The Forensic Bear Case: Valuations, Overcapacity, and AI's Double-Edged Sword
The significant capital expenditures in AI infrastructure are not without risks. Concerns about data center overcapacity are looming, especially as older facilities struggle to support AI workloads due to power and cooling limitations. Hyperscalers are increasingly relying on debt markets to fund their massive AI capex, raising questions about financial sustainability if ROI lags. Goldman Sachs estimates that AI hyperscaler capex would need to reach $700 billion in 2026 to align with historical technology booms, suggesting potential for overinvestment if demand does not keep pace.
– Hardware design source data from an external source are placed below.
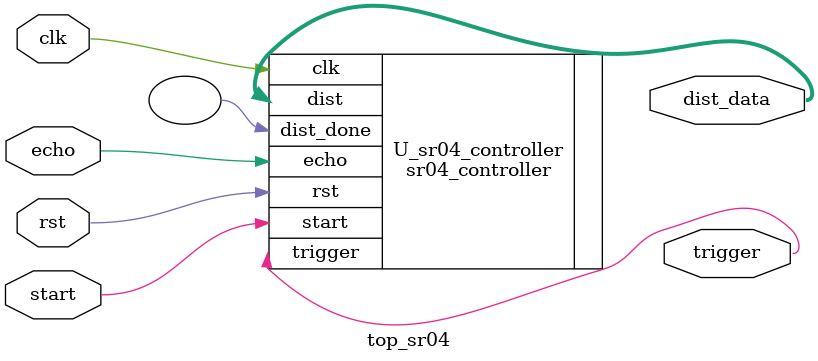
<source format=v>
`timescale 1ns / 1ps

module top_sr04 (
    input        clk,
    input        rst,
    input        start,
    input        echo,
    output       trigger,
    output [9:0] dist_data
);


    sr04_controller U_sr04_controller (
        .clk(clk),
        .rst(rst),
        .start(start),
        .echo(echo),
        .trigger(trigger),
        .dist(dist_data),
        .dist_done()
    );


endmodule



</source>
For the Indian IT sector, the primary bear case revolves around the structural impact of AI on its revenue model. Reports suggest that AI coding agents could collapse marginal costs, leading to contract cancellations and revenue erosion for firms like TCS, Infosys, and Wipro. While some analysts believe this risk is overblown, a persistent concern is that AI could fundamentally alter the manpower-driven outsourcing model. Even with optimistic views on AI adoption assisting enterprises, the threat of revenue deflation remains present. Valuations are also a point of contention, with some analysts arguing that Indian IT firms trading at high multiples like 19-20 times earnings should adjust closer to 15 times, reflecting a more muted growth outlook compared to the broader market.
The Future Outlook
The outlook for the Indian IT sector remains bifurcated. While near-term headwinds from AI disruption fears and FII outflows are evident, the sector's potential to leverage AI for new services, particularly in developing custom AI agents and SLMs, offers a potential growth avenue. Brokerages like Motilal Oswal maintain a "Buy" rating on companies like Mphasis, citing steady execution and large deal momentum, despite acknowledging AI disruption concerns that may cap near-term re-ratings. CLSA, while reducing price targets across major IT players due to valuation de-ratings, signals that AI fears might be overstated and that AI is being integrated as an efficiency lever rather than a complete replacement. The market is in a "Show Me the Money" phase, where investors await concrete evidence of AI's revenue-generating capabilities for Indian IT firms, but the long-term potential of becoming AI orchestrators is not entirely discounted.